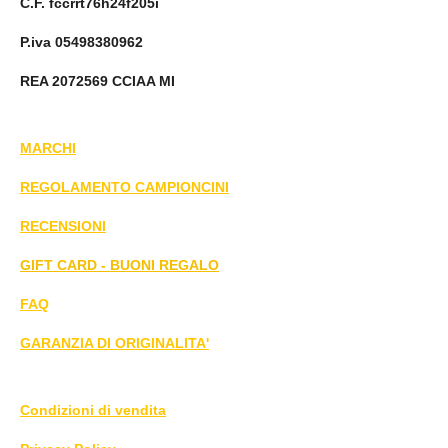
C.F. fccrrt76h24f205i
P.iva 05498380962
REA 2072569 CCIAA MI
MARCHI
REGOLAMENTO CAMPIONCINI
RECENSIONI
GIFT CARD - BUONI REGALO
FAQ
GARANZIA DI ORIGINALITA'
Condizioni di vendita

+--

* [Assignment]: Everything from the line with "GIFT CARD - BUONI REGALO" through the end of the listing, both ends included, needs to be transcribed exactly, with no other lines.

* [Answer section]:
GIFT CARD - BUONI REGALO
FAQ
GARANZIA DI ORIGINALITA'
Condizioni di vendita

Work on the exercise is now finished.